• [DIRECTIONS]:
**A.** Answer these questions using the passage on the forms of comedy:
(i) What does the passage call perhaps the most striking thing about comedy?
(ii) In which two more restricted fields does it say comedy is marked by formal diversity?
(iii) How does it compare the range of forms comedy can encompass with that of other genres?
**B.** Decide whether each statement agrees with the passage on the forms of comedy. Answer yes or no, quoting the words that settle it.
(i) The jig is listed among the historical forms of comedy.
(ii) Comedy in cinema and television has only recently become formally diverse.
(iii) Stand-up routines are named among the forms comedy takes in cinema and television.
**C.** Pick up the passage on the forms of comedy after its last sentence and write what comes next.

• [DOCUMENT SECTION]:
• • • • • • •
Perhaps the most striking thing about comedy is the immense variety and range of its forms. Historically, these forms have included narrative poems and plays, novels and short stories, comedia erudita and commedia dell’arte, slapstick and the comedy of manners, the jig, the droll, and the afterpiece, and pantomime, flyting, and farce.1Even within the more restricted fields of cinema and television, comedy is, and always has been, marked by its formal diversity. From the variety show to the short, from the sketch to the narrative feature, from cartoons to sit-coms and from double-acts to stand-up routines, the range of forms it can encompass is probably greater than that of any other genre.
• • • • • • •
• [DATA FOR ANALYSIS]:

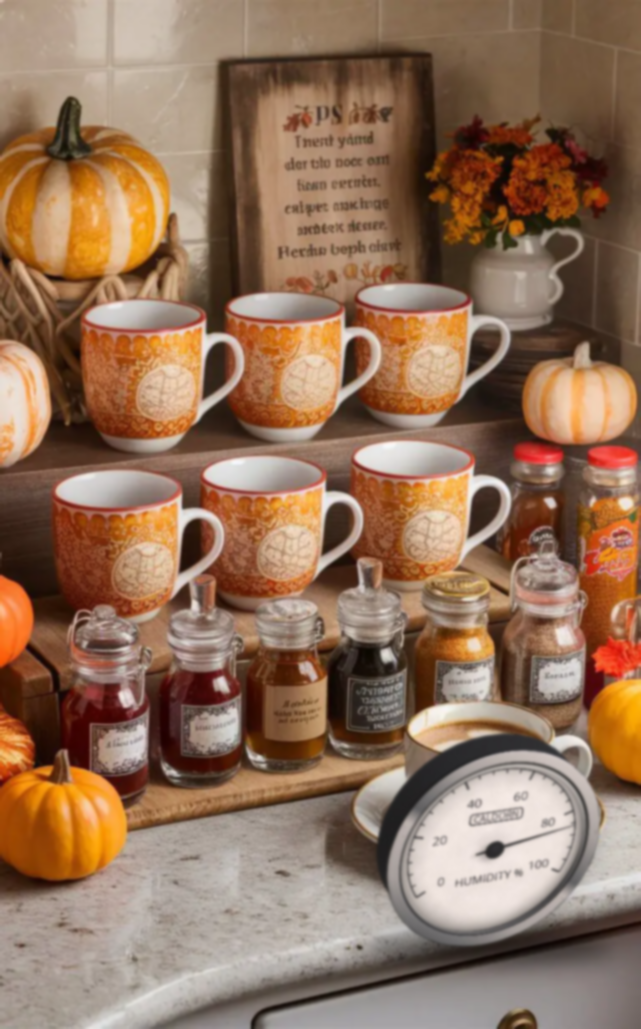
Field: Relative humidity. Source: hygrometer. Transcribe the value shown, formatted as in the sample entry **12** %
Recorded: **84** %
• • • • • • •
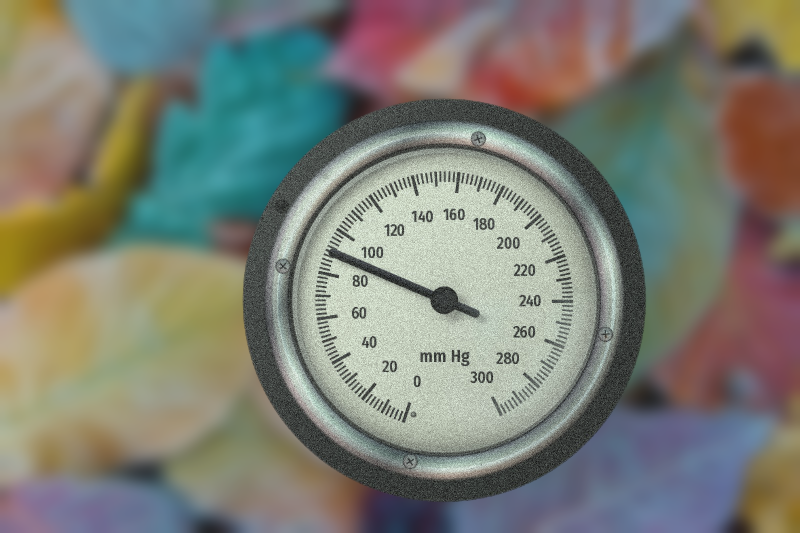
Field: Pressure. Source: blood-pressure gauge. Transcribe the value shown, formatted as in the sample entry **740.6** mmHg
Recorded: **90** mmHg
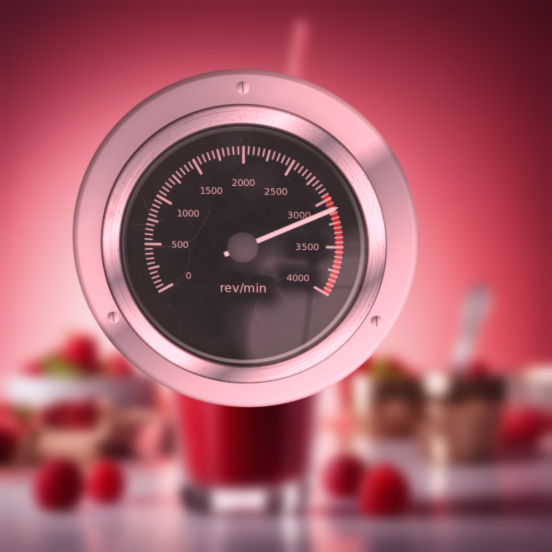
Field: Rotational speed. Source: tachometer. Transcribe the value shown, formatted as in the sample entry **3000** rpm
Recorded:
• • • • • • •
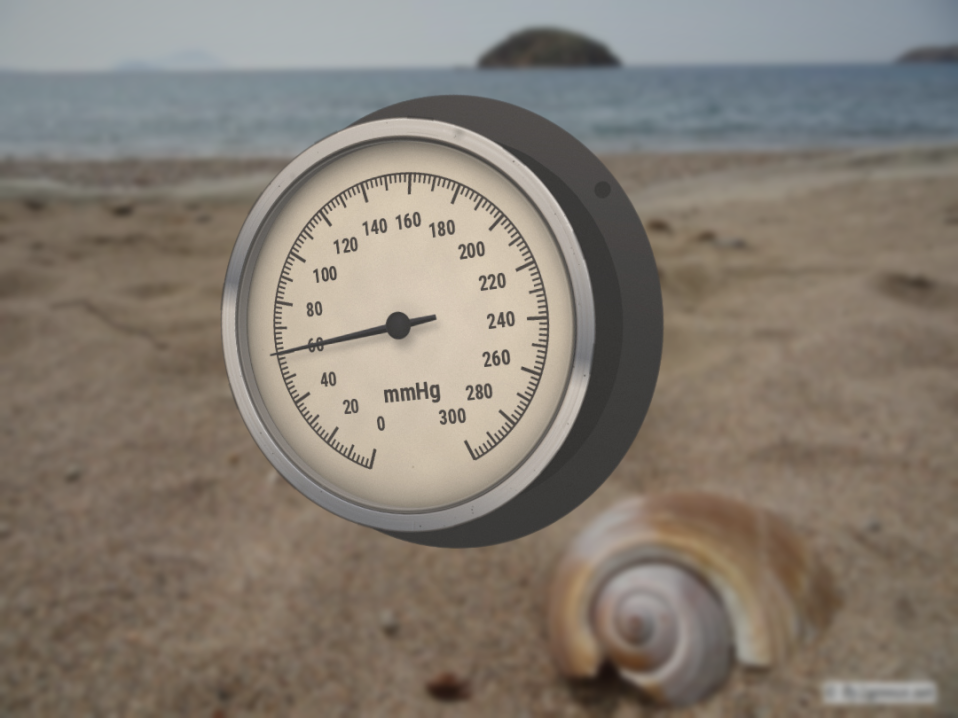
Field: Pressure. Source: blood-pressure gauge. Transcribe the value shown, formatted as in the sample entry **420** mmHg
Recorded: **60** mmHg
• • • • • • •
• [ANSWERS GIVEN]:
**A.**
(i) The immense variety and range of its forms.
(ii) Cinema and television.
(iii) It says the range is probably greater than that of any other genre.

**B.**
(i) Yes: "the jig, the droll, and the afterpiece"
(ii) No: "comedy is, and always has been, marked by its formal diversity"
(iii) Yes: "from double-acts to stand-up routines"

**C.**
Given that this is the case, any single definition of comedy, or any definition of comedy based on a single criterion, is bound to be limited in application, and therefore insufficient. This is true even of definitions based on the criterion of laughter. For while the generation of laughter seems to be the only element common to forms as different as sit-coms and stand-up routines, and to films and television programmes as diverse in structure and content as The Good Life, Rowan and Martin’s Laughin, The Philadelphia Story (1940), A Night at the Opera (1935), Cops (1922), Screwball Squirrel (1944), and The Rory Bremner Show, there are occasions when things are not quite so straightforward. For example, a number of comedies – like Going my Way (1944), or It’s a Wonderful Life (1946), or The Apartment (1960) – are only intermittently funny, and seem designed as much to make us cry as to make us laugh. Equally, many films – The Big Sleep (1944), El Dorado (1967), and Stakeout (1987) among them – contain plenty of funny lines and funny moments, but are not conventionally categorized as comedy. These instances point to the fact that the generation of laughter is not always enough, in and of itself, to define a film – or a television programme – as a comedy. Other criteria can come into play.
This is borne out if we turn to the dictionary for a definition. The Concise Oxford Dictionary, for instance, begins its entry on comedy as follows:
comedy, n. Stage-play of light, amusing and often satirical character, chiefly representing everyday life, & with happy ending (cf. TRAGEDY);
This entry usefully highlights a number of points, not only about the multiplicity of criteria comedy can involve, but also about the contexts in which those criteria have often been formulated and comedy traditionally defined.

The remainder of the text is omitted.